◆ To do ◆
Copy exactly the lines from the first line of the records below through the line containing "41: (243, 410, 3.54)", including both, and nothing else.

[Start of Attachment]

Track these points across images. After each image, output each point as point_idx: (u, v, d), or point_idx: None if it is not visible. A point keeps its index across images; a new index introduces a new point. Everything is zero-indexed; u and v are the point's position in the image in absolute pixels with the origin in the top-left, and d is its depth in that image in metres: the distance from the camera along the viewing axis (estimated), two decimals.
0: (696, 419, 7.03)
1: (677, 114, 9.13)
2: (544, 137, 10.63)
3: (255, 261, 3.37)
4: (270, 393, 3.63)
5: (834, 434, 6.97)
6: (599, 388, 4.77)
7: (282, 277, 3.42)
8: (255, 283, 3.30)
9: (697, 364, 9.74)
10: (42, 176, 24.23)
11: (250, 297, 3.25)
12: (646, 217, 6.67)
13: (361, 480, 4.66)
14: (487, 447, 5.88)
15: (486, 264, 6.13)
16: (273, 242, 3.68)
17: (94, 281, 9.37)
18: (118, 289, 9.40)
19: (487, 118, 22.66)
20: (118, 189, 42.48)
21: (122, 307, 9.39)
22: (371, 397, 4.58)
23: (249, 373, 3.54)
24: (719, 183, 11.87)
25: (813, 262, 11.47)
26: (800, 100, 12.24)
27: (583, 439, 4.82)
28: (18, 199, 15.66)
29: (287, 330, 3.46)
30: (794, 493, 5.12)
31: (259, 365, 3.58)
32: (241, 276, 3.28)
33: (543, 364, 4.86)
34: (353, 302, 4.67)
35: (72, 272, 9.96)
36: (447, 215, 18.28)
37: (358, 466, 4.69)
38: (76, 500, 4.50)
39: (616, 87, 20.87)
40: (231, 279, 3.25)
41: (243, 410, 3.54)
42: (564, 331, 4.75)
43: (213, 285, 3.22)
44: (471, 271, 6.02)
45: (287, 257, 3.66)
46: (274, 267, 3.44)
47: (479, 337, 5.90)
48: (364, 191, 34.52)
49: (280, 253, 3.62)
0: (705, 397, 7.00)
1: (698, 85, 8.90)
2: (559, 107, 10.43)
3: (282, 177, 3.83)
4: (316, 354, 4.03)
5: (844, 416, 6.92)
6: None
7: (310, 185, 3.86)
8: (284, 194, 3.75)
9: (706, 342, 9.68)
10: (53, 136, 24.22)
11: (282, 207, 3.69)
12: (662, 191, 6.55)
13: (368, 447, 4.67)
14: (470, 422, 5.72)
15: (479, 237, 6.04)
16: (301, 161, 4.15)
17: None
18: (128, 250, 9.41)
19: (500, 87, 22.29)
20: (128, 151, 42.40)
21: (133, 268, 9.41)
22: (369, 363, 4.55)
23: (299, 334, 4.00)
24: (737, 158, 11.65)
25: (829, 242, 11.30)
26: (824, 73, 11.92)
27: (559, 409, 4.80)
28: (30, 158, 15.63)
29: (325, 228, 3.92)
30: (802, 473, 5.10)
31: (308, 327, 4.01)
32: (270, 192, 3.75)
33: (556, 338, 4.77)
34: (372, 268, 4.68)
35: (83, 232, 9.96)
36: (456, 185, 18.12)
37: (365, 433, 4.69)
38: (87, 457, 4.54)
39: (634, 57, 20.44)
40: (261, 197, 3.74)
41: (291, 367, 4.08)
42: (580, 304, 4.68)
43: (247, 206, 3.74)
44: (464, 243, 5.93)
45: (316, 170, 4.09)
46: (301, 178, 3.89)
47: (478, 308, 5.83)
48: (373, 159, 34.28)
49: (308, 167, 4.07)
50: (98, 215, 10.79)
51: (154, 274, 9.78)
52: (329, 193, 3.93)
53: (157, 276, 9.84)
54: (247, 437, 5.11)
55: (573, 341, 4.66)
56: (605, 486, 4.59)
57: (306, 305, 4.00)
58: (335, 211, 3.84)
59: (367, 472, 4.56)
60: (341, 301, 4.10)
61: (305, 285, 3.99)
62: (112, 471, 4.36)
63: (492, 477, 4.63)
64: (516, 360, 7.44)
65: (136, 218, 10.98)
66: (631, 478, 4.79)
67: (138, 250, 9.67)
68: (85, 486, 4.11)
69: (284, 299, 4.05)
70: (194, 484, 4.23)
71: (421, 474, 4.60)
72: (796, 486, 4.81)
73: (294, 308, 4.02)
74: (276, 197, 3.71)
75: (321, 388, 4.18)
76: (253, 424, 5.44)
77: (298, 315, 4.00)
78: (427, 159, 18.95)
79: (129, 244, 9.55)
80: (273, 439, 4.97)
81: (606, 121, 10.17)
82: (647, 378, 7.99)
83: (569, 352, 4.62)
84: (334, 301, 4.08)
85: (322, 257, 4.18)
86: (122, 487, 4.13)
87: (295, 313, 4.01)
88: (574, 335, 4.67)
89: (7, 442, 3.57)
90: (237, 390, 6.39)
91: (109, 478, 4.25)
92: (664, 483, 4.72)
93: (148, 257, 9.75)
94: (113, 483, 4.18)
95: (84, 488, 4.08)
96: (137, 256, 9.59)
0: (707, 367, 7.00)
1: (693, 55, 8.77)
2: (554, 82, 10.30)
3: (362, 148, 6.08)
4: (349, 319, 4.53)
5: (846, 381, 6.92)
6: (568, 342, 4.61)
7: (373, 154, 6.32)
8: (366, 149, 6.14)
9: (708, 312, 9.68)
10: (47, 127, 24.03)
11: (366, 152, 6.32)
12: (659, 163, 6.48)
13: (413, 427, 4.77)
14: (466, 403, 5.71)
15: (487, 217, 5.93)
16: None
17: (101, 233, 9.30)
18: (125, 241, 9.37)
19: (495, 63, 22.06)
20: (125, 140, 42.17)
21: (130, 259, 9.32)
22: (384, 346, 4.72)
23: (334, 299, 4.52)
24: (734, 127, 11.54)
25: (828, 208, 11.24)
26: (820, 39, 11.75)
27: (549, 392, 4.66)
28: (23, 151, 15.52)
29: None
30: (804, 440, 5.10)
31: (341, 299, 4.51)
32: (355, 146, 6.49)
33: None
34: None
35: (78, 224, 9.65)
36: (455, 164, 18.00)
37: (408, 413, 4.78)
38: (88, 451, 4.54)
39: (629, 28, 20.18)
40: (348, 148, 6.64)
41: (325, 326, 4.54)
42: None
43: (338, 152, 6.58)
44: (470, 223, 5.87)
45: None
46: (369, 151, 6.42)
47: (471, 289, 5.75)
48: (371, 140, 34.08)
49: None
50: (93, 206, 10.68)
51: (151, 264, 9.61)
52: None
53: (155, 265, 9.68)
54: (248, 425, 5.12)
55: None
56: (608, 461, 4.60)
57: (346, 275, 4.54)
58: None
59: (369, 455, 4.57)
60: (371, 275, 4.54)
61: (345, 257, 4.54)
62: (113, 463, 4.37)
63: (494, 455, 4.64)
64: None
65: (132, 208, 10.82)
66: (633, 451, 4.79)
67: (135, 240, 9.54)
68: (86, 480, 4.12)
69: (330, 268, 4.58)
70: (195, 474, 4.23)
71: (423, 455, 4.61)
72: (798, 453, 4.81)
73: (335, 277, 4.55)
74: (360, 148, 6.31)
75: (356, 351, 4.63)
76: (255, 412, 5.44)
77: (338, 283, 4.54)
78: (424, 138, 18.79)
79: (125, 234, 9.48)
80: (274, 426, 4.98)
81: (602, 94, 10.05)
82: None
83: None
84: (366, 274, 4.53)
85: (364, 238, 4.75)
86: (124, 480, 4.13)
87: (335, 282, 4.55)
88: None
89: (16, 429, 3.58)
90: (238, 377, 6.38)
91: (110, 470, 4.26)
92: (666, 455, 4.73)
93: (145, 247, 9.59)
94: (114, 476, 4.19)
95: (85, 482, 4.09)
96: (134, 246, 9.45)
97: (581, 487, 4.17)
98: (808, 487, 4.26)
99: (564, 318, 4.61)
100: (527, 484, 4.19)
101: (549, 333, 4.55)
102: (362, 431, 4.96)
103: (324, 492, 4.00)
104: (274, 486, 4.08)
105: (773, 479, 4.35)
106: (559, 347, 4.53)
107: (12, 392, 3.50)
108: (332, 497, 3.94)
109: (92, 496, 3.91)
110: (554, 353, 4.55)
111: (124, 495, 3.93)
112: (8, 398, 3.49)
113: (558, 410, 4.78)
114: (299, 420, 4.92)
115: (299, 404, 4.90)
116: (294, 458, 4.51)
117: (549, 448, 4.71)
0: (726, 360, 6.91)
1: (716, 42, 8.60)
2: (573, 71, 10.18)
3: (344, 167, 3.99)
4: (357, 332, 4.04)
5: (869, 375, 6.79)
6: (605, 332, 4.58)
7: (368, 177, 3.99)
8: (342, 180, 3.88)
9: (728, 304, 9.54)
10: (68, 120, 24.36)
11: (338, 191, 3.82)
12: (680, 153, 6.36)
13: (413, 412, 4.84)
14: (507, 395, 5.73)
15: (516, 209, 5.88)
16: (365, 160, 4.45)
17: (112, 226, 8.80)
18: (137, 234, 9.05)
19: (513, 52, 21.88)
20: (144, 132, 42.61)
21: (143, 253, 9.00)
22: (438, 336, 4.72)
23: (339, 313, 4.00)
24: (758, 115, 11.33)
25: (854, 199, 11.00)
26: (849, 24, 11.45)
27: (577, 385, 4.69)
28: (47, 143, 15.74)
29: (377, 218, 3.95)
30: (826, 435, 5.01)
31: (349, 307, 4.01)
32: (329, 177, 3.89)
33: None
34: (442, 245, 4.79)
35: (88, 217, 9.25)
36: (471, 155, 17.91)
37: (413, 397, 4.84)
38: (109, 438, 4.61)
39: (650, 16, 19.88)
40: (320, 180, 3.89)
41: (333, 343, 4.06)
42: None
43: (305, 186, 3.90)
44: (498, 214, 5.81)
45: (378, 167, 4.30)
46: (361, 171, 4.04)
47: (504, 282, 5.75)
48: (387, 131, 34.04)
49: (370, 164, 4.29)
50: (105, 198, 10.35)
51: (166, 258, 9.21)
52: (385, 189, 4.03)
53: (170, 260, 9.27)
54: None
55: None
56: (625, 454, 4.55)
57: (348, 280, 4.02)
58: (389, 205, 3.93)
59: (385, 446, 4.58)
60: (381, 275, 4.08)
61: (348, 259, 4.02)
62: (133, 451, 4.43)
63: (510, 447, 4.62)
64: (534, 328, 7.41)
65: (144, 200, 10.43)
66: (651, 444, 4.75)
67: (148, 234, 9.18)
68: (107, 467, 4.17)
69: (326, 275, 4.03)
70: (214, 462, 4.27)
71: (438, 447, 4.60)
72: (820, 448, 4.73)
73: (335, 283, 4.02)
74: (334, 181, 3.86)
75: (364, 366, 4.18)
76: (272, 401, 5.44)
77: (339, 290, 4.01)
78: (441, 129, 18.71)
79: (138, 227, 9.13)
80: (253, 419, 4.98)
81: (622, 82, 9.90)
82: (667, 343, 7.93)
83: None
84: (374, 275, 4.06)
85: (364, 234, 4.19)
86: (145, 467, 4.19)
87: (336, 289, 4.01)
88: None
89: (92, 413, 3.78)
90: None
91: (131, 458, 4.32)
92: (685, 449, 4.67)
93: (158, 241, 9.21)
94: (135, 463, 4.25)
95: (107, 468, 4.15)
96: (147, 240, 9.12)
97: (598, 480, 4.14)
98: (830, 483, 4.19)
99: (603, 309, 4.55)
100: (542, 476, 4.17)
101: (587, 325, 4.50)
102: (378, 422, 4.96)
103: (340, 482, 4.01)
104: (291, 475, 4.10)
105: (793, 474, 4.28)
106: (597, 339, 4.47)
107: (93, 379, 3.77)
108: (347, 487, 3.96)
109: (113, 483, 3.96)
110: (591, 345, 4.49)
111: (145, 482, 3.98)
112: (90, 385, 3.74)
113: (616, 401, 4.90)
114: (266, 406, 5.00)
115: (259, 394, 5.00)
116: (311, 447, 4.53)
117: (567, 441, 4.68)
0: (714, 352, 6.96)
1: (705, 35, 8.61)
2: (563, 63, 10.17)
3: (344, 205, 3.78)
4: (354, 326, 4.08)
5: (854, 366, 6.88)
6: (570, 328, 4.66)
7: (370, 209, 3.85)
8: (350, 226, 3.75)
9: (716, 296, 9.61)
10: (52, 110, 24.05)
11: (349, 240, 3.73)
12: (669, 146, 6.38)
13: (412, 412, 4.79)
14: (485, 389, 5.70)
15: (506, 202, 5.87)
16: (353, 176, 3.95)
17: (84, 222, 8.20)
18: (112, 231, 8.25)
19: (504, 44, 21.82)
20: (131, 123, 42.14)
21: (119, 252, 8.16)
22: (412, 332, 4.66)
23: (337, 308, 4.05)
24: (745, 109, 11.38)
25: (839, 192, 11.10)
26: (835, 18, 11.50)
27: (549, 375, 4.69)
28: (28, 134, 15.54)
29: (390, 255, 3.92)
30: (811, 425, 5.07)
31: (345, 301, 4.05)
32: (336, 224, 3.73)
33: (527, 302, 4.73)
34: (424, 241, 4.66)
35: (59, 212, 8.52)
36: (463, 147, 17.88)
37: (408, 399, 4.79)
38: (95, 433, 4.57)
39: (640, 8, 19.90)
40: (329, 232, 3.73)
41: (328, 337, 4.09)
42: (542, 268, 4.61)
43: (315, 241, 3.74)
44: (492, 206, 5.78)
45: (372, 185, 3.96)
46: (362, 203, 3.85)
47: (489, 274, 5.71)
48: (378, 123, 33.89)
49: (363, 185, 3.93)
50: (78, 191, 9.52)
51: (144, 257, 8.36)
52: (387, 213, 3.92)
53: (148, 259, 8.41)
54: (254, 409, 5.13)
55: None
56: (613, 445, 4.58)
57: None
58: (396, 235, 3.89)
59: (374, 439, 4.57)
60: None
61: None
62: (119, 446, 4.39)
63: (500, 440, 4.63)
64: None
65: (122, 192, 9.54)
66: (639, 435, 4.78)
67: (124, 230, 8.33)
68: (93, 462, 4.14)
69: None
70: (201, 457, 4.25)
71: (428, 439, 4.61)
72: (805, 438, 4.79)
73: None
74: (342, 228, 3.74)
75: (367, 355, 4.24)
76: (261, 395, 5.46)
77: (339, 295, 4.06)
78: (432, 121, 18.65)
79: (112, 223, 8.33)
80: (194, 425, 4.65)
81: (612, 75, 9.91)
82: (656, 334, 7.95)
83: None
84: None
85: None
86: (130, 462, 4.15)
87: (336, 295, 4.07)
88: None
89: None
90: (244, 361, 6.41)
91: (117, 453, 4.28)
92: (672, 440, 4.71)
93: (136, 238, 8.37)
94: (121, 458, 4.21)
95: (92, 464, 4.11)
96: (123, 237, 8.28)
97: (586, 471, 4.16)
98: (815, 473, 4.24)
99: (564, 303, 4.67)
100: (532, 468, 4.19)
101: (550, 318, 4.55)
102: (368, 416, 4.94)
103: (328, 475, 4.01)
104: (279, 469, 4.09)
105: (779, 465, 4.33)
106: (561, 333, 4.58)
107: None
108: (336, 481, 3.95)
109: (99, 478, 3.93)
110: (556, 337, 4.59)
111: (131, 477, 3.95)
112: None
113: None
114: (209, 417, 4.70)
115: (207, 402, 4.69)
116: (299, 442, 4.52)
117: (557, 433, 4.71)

[End of Attachment]

◆ Solved exercise ◆
Track these points across images. After each image, output each point as point_idx: (u, v, d), or point_idx: None if it is not visible. A point keeps its index across images; a new index introduces a new point. Everything is zero-indexed; u and v are the point's position in the image in absolute pixels with the origin in the top-left, and d is its depth in that image in metres: the distance from the camera along the viewing axis (estimated), two decimals.
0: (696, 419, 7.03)
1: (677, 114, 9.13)
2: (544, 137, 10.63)
3: (255, 261, 3.37)
4: (270, 393, 3.63)
5: (834, 434, 6.97)
6: (599, 388, 4.77)
7: (282, 277, 3.42)
8: (255, 283, 3.30)
9: (697, 364, 9.74)
10: (42, 176, 24.23)
11: (250, 297, 3.25)
12: (646, 217, 6.67)
13: (361, 480, 4.66)
14: (487, 447, 5.88)
15: (486, 264, 6.13)
16: (273, 242, 3.68)
17: (94, 281, 9.37)
18: (118, 289, 9.40)
19: (487, 118, 22.66)
20: (118, 189, 42.48)
21: (122, 307, 9.39)
22: (371, 397, 4.58)
23: (249, 373, 3.54)
24: (719, 183, 11.87)
25: (813, 262, 11.47)
26: (800, 100, 12.24)
27: (583, 439, 4.82)
28: (18, 199, 15.66)
29: (287, 330, 3.46)
30: (794, 493, 5.12)
31: (259, 365, 3.58)
32: (241, 276, 3.28)
33: (543, 364, 4.86)
34: (353, 302, 4.67)
35: (72, 272, 9.96)
36: (447, 215, 18.28)
37: (358, 466, 4.69)
38: (76, 500, 4.50)
39: (616, 87, 20.87)
40: (231, 279, 3.25)
41: (243, 410, 3.54)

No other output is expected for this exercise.